The proper usage of SMTP mail headers is outlined in RFC2822 (originally
RFC822), and the definition of the headers From, Sender, Resent-From, etc. The
rules for specifying sender information are spelled out in 3.6.2. [0]

That said, system behavior also depends on if the MLM software is running
behind a mail transport agent that enforces authentication protocols for
incoming emails, scans for viruses, etc.

When discussion list owners are concerned about receiving forged posts, they
usually use list moderation features so they can ensure emails do not get
distributed that haven't been reviewed first.
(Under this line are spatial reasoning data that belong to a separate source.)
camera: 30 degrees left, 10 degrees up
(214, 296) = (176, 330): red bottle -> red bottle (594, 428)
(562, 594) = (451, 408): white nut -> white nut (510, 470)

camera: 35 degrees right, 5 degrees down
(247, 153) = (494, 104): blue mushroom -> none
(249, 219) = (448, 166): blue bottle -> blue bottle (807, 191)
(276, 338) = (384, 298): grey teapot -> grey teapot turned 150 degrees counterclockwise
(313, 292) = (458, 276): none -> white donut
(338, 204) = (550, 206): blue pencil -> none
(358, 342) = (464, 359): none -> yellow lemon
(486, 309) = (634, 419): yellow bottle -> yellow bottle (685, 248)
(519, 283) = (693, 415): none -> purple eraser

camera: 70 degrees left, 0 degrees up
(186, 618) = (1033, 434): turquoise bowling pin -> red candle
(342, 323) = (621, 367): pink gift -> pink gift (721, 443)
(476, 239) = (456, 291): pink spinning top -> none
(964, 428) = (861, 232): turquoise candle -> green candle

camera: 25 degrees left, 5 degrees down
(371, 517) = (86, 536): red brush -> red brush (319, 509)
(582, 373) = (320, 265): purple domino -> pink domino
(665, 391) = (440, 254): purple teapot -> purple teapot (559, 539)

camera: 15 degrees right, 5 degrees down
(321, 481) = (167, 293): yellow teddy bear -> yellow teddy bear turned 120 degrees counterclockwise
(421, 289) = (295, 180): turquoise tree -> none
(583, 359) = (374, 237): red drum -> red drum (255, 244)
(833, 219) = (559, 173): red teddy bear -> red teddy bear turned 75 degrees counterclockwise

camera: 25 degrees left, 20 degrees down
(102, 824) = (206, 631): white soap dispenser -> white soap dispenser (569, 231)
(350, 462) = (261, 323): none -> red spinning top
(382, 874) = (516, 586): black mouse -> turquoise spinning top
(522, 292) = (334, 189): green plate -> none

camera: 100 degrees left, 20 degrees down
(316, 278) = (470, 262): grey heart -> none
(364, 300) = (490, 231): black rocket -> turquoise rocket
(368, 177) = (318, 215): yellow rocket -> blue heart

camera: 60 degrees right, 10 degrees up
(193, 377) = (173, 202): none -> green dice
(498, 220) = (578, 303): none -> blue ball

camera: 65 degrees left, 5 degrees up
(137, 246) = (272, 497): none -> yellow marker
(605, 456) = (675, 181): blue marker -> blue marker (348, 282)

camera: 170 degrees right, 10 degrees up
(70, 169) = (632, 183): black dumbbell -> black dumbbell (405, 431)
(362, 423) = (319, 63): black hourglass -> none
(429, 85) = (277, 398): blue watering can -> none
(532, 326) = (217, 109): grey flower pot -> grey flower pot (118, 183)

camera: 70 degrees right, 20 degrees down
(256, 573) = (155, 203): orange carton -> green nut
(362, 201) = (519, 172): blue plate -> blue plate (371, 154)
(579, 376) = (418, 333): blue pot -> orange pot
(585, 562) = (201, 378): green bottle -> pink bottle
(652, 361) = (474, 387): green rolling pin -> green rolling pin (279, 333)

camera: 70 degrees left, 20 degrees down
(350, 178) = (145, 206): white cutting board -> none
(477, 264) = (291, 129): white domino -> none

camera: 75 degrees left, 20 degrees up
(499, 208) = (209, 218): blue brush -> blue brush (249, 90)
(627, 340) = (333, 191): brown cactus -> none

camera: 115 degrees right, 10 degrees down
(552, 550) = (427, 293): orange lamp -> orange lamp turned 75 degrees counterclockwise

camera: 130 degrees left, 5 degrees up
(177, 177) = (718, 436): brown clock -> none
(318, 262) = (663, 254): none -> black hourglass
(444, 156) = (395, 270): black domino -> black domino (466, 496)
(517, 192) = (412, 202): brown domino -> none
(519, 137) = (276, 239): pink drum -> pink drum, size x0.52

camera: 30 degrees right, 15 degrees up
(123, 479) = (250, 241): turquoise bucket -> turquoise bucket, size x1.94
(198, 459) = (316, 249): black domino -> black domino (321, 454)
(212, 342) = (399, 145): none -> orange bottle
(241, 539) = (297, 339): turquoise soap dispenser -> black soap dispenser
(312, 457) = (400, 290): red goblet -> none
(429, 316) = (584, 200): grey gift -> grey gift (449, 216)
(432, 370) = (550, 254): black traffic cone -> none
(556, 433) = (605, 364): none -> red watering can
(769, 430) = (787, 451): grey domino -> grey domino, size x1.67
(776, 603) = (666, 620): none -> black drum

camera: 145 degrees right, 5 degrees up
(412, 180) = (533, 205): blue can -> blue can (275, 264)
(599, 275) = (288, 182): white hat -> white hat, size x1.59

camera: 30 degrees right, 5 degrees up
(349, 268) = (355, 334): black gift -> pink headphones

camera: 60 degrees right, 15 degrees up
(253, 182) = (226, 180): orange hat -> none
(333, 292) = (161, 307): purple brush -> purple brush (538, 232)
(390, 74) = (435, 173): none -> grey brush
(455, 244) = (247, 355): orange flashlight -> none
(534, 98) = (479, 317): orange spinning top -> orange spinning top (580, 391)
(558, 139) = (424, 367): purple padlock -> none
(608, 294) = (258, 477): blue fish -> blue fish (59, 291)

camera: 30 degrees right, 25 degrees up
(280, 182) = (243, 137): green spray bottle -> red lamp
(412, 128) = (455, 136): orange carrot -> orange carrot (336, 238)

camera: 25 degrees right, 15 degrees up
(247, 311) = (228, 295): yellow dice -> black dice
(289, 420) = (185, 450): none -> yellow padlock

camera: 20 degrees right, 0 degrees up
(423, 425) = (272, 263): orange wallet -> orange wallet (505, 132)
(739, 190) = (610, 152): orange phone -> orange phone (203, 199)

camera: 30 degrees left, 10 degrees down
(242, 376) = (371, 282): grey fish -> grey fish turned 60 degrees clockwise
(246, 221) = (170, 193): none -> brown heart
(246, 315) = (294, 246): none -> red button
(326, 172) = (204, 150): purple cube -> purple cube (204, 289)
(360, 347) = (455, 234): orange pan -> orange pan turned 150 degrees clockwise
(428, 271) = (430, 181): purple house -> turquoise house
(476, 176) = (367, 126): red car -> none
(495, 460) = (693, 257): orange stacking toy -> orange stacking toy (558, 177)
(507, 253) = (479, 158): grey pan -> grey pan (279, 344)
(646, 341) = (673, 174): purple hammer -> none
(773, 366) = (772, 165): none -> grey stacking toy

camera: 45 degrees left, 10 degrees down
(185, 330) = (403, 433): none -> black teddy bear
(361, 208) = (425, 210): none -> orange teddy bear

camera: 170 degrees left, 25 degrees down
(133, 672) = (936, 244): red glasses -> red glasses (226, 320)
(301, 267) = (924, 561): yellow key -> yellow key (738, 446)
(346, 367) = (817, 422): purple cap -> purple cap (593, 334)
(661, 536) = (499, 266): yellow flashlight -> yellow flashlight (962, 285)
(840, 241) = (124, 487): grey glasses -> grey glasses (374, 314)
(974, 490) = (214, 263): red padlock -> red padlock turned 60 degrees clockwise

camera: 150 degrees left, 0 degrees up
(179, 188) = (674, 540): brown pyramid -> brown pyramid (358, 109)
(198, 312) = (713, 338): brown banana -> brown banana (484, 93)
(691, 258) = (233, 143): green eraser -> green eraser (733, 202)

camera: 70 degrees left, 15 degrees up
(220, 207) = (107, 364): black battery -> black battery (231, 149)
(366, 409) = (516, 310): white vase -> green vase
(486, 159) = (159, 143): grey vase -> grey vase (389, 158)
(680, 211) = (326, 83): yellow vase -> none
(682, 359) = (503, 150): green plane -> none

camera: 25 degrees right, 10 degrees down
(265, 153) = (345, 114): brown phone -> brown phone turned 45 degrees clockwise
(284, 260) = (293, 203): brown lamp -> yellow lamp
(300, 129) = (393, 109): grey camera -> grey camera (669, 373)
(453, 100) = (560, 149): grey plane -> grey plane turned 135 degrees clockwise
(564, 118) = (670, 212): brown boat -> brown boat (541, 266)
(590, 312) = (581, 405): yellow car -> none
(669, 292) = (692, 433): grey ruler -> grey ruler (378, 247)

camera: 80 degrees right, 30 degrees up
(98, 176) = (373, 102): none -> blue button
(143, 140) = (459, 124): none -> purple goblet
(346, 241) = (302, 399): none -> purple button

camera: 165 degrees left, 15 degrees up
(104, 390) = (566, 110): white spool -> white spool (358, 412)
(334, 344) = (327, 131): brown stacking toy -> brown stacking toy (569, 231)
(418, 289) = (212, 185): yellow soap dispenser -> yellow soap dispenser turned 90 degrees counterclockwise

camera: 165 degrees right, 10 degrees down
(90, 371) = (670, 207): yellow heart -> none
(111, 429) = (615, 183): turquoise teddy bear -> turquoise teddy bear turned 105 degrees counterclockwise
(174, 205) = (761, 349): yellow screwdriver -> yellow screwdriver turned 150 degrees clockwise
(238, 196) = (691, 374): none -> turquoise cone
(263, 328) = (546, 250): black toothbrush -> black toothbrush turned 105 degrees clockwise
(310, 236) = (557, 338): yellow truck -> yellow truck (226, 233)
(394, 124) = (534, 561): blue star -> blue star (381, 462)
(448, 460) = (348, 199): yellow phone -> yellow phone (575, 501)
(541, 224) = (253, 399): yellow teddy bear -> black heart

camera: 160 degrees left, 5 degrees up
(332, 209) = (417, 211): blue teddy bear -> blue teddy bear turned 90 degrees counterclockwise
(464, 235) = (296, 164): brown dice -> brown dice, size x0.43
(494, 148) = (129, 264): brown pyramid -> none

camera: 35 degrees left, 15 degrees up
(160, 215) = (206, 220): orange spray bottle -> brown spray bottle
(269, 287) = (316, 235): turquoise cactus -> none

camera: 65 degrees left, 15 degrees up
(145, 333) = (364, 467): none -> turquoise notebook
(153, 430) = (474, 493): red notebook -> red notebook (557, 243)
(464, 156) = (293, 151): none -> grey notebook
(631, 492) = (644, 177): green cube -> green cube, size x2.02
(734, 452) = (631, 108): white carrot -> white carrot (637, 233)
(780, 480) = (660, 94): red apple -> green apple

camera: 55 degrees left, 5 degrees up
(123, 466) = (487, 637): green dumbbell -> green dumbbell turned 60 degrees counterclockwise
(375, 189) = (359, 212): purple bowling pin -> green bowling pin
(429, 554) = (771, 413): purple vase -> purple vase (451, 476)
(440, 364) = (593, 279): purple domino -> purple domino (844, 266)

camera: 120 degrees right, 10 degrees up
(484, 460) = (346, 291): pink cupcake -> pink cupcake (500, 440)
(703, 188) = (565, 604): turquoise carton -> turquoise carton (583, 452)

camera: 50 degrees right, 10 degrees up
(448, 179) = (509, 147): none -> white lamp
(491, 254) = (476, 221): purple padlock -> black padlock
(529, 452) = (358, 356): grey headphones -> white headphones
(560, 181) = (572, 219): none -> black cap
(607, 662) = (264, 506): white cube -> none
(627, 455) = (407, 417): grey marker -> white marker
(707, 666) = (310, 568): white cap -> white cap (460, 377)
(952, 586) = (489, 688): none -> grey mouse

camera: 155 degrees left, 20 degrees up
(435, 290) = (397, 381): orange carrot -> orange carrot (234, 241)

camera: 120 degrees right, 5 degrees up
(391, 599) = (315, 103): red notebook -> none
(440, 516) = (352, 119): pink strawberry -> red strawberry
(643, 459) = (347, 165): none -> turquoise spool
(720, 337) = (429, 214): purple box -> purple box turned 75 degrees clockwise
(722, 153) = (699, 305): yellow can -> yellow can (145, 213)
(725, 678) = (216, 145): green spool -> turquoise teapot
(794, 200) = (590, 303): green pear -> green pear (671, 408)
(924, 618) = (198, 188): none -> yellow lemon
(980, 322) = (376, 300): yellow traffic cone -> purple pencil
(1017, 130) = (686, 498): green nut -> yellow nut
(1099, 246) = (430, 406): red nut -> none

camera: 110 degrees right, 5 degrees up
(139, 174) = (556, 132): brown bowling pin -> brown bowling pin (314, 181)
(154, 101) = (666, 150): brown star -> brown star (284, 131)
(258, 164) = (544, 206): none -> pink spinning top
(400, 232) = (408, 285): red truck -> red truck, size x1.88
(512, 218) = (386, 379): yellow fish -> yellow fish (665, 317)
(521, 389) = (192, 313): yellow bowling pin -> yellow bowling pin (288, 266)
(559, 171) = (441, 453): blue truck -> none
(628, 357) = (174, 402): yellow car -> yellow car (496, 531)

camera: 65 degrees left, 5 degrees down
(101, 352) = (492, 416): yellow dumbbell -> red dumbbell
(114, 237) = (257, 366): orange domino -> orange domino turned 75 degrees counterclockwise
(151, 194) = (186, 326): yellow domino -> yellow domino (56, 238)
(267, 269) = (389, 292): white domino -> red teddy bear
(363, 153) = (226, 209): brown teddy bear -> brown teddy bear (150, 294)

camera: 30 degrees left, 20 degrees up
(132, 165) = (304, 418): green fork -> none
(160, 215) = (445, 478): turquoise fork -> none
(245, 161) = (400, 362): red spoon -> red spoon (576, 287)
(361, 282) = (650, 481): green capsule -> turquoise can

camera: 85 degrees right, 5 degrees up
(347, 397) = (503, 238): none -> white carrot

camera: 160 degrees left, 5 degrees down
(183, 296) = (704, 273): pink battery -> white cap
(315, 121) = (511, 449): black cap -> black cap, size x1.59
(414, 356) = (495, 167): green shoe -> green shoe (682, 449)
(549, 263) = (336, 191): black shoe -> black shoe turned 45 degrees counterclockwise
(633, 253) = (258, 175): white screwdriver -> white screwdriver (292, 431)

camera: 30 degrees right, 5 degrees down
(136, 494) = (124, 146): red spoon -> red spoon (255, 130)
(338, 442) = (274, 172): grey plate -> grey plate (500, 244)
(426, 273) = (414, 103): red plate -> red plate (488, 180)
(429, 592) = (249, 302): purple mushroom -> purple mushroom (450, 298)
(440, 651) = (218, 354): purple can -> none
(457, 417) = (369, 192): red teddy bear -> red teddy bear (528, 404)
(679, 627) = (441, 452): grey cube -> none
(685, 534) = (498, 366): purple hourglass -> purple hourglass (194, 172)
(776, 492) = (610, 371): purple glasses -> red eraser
But the biggest problem for MLMs
isn't usually dealing with impostors, but rather blocking email-borne viruses
and misconfigured auto-responders that could cause bogus emails to get
reflected out to subscribers.

The behavior of the outgoing From header from MLM software typically depends
on the configuration of the list. Some lists (especially digests) are
configured so outgoing messages are "From" the list itself. But most
discussion lists are configured to retain the original From line, while
clarifying their role as an email proxy through other headers.

[0]
[http://tools.ietf.org/html/rfc2822#section-3.6.2](http://tools.ietf.org/html/rfc2822#section-3.6.2)

------
joemaller1
This and SpamCop flagging a bunch of Google's mail server IPs broke a bunch of
email last week.

------
kimonos
I don't use Yahoo anymore because it runs very slow for me..

------
throwwit
So would this explain a spam email in my hotmail inbox that had the same
From&To, with no mention of my actual email in the raw message source?